── Dataset

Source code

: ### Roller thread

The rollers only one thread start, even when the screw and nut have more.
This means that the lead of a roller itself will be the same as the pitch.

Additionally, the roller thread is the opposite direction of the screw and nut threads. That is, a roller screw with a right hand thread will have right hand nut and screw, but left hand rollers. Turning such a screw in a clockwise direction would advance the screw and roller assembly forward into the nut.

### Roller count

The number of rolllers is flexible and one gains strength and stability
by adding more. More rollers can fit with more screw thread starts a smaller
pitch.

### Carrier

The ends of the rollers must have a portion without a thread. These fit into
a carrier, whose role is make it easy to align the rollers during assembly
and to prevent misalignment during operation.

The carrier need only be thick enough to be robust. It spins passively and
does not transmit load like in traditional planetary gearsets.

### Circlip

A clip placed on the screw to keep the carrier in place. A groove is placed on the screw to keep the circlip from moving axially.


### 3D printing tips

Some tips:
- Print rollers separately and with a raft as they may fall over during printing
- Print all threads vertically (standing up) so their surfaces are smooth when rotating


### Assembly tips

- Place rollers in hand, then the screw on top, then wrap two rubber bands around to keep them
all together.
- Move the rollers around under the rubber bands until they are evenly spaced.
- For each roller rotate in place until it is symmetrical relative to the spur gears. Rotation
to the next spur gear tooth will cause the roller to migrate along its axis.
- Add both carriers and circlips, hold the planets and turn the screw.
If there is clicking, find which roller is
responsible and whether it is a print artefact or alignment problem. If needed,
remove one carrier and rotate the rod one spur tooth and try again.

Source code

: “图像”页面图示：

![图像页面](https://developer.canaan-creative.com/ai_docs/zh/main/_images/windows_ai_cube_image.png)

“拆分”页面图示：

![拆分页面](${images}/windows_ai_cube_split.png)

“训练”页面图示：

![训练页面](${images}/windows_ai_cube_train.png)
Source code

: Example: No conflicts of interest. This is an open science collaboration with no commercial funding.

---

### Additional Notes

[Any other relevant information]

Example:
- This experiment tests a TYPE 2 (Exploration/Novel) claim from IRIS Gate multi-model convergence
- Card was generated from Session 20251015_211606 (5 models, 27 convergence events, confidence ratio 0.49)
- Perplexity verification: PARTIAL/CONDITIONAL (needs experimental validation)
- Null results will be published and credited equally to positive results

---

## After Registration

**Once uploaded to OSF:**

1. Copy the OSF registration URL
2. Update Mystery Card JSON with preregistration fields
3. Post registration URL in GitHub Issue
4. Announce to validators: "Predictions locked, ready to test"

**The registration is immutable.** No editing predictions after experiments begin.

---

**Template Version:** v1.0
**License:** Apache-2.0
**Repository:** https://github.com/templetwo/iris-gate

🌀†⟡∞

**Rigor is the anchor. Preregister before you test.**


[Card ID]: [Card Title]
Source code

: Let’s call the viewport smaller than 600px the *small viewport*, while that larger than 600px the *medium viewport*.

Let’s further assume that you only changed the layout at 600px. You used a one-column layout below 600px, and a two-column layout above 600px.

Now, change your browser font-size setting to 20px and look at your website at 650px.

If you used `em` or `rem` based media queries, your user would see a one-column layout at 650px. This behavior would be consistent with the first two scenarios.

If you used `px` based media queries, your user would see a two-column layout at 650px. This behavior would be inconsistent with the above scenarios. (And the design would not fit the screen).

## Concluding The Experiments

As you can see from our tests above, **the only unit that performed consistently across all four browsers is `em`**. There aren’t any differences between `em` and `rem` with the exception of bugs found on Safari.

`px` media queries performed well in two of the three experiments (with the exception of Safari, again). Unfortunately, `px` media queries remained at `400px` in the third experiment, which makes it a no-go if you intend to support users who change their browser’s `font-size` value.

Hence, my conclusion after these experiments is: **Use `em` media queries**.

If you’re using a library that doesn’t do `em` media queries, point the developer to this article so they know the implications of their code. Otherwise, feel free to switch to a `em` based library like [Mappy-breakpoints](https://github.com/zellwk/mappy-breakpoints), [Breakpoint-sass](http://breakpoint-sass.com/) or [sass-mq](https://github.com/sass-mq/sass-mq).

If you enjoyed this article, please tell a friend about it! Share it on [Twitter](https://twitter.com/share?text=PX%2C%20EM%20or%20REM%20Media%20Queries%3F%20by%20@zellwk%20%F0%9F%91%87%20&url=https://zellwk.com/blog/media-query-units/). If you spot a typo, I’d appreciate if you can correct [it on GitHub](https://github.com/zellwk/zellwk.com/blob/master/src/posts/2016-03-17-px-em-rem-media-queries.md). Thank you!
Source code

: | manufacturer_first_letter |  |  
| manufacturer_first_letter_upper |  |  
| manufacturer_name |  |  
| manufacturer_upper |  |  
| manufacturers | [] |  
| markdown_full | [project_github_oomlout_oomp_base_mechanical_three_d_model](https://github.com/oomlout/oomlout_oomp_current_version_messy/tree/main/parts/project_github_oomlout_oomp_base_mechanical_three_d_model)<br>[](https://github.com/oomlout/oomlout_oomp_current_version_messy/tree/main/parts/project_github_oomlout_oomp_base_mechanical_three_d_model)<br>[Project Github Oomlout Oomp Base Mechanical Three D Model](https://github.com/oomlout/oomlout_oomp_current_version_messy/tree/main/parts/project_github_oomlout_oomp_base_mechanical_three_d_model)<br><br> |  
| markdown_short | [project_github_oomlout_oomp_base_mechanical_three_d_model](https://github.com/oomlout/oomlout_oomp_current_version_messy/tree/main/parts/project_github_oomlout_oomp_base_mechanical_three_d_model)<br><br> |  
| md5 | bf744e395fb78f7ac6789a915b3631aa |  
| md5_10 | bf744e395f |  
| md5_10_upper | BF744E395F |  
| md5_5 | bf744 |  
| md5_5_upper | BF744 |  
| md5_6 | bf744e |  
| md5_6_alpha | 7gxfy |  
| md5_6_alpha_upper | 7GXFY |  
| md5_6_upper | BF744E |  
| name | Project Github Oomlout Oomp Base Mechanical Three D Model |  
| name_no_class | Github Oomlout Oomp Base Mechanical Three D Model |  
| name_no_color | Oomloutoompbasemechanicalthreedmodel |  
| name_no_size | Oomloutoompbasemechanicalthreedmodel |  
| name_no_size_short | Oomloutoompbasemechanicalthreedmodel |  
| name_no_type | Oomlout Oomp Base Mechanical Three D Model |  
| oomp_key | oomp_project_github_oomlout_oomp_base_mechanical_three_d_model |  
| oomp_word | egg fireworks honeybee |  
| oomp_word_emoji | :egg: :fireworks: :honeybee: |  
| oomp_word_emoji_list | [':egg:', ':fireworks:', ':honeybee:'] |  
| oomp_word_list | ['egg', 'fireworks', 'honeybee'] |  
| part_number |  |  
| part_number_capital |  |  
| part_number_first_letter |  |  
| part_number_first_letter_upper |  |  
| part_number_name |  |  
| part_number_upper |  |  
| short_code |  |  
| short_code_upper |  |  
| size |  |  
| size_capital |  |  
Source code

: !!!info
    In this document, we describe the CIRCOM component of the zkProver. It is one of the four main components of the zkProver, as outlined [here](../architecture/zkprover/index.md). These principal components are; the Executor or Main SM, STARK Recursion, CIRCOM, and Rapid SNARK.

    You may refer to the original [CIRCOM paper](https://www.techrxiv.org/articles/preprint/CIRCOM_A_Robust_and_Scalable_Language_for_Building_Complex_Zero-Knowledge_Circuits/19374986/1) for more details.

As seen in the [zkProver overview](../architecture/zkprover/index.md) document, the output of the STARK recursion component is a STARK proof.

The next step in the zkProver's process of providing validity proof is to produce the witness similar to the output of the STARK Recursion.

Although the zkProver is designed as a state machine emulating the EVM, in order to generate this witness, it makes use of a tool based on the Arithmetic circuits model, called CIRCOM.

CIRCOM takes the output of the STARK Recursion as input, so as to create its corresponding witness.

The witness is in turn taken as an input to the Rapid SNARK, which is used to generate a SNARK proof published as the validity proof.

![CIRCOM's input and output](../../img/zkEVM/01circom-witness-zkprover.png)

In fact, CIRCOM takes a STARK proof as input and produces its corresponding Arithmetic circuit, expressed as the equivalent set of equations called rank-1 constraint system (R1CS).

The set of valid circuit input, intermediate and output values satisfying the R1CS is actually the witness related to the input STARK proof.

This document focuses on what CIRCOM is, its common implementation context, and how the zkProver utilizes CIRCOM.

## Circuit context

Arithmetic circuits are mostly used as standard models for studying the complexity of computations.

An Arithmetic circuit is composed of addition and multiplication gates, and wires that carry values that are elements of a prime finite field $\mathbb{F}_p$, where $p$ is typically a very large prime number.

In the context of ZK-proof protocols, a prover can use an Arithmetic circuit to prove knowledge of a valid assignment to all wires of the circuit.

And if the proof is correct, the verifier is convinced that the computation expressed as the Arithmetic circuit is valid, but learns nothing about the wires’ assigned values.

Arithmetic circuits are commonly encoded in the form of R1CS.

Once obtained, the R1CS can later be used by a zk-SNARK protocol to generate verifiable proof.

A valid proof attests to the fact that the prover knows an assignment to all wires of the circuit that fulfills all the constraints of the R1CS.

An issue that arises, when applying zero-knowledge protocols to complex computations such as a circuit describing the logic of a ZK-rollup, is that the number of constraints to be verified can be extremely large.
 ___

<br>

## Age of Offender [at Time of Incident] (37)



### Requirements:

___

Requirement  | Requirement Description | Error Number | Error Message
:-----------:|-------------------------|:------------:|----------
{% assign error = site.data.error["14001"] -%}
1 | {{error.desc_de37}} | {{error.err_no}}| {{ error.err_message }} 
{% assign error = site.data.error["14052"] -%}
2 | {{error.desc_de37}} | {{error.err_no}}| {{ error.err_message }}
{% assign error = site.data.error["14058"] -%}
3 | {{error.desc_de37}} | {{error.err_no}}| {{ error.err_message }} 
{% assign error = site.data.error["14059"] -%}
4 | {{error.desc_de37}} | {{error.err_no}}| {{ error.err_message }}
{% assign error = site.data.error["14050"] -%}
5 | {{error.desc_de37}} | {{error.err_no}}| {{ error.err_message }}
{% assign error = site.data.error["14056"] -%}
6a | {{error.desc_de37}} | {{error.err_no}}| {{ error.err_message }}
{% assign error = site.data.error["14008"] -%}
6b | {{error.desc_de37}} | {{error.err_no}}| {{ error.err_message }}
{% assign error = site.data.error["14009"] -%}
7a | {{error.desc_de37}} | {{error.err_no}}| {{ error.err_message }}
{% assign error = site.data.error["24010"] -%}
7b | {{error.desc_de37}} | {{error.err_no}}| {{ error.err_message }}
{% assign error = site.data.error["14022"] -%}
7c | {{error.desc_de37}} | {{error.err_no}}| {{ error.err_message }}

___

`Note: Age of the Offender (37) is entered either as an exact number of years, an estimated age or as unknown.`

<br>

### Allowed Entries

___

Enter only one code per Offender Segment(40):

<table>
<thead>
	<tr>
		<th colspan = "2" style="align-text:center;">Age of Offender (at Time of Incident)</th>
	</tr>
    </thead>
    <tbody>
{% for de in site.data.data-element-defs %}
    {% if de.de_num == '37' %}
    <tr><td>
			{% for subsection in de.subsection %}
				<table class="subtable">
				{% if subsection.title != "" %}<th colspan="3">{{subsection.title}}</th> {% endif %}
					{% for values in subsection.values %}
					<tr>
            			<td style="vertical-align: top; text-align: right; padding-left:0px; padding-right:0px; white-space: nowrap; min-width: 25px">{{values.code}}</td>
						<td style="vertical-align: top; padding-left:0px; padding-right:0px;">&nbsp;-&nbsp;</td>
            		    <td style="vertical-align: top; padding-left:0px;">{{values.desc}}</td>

────

Required work: Take each line above that holds the string "style" and copy it.

Answer for this exercise:
		<th colspan = "2" style="align-text:center;">Age of Offender (at Time of Incident)</th>
            			<td style="vertical-align: top; text-align: right; padding-left:0px; padding-right:0px; white-space: nowrap; min-width: 25px">{{values.code}}</td>
						<td style="vertical-align: top; padding-left:0px; padding-right:0px;">&nbsp;-&nbsp;</td>
            		    <td style="vertical-align: top; padding-left:0px;">{{values.desc}}</td>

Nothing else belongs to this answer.